DetectRectlinearSymmetry Stage

expectedAngle tells the stage the expected angle of subject to be detected.

searchDistance sets the search distance around the center.

searchAngle sets the search angle (two-sided) around the expected angle.

maxWidth sets the maximum cross-section width of the subject to be detected.

maxHeight sets the maximum cross-section height of the subject to be detected.

symmetricLeftRight tells the stage whether the subject is left/right-symmetric (in the sense as seen at 0° subject rotation). According to this switch, the stage either takes the symmetricFunction, or the asymmetricFunction.

symmetricUpperLower tells the stage whether the subject is upper/lower-symmetric (in the sense as as seen at 0° subject rotation). According to this switch, the stage either takes the symmetricFunction, or the asymmetricFunction.

symmetricFunction determines how the cross-section is evaluated for symmetric subjects.

  • FullSymmetry looks for full inner and outline symmetry. Use for truly symmetric subjects and best precision.
  • EdgeSymmetry looks for full inner and outline symmetry of edges. Use for partially symmetric subjects, where some, but not all features are present on both sides, or where shades differ.
  • OutlineSymmetry looks for outline symmetry only. Used for subjects that are symmetric on their outline, but not on the inside.
  • OutlineEdgeSymmetry looks for outline symmetry of edges only. Used for subjects that are symmetric on their outline, but not on the inside, and where some, but not all features are present on both sides, or where shades differ.
  • OutlineSymmetryMasked looks for outline mask symmetry only. Use for quite asymmetric subjects. Requires setting a mask threshold.

asymmetricFunction determines how the cross-section is evaluated for asymmetric subjects. The choice is the same as for symmetricFunction.

minSymmetry minimum relative symmetry. Values larger than 1.0 indicate symmetry. The value is highly image-dependent and can only be used for very individual settings.

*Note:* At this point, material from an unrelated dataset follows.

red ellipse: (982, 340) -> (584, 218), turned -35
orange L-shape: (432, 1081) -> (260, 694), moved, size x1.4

subSampling is used to speed things up: Only one pixel out of a square of subSampling × subSampling pixels is sampled. The best region is then locally searched using iteration with smaller and smaller subSampling size. The subSampling value will automatically be reduced when other search properties require it. Use BlurGaussian before this stage if subSampling suffers from moiré effects.

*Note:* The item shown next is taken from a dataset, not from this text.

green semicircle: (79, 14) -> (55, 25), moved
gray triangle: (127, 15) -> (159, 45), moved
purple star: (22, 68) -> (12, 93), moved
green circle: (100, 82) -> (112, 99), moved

superSampling can be used to achieve sub-pixel final precision: 1 means no super-sampling, 2 means half-pixel precision etc. Negative values can be used to stop refining subSampling, -2 means it will stop at a 2-pixel resolution.

smoothing is applied to the sampled cross-sections. Given as the Gaussian kernel size. This is needed to eliminate interferences, when angular sampling coincides with the pixel raster or its diagonals.

gamma determines the Gamma correction to be applied to the image. The input signal is raised to the power of gamma. With gamma > 1.0 the bright image parts are emphasized.

threshold is only used when the OutlineSymmetryMasked function is active. Only pixels with luminance greater than the threshold are considered when determining the outline of the part.

minFeatureSize is only used, when the OutlineSymmetryMasked function is active. Pixels are masked by the threshold property, and a cross-section pixel count over these masked pixels is then determined. A cross-section bin only counts as "detected" when the pixel count is larger than minFeatureSize. This is used to remove masking imperfections, i.e. image specks and impurities up to a certain size and frequency.

propertyName determines the pipeline property name under which this stage is controlled by the vision operation. If set, these will override some of the properties configured here. Defaults to "alignment" for Bottom Vision.

diagnostics, if enabled, indicates the detection with cross-hairs and bounds.

diagnosticsMap , if enabled, overlays a diagnostic map indicating the angular reclinear contrast and rectlinear cross-section.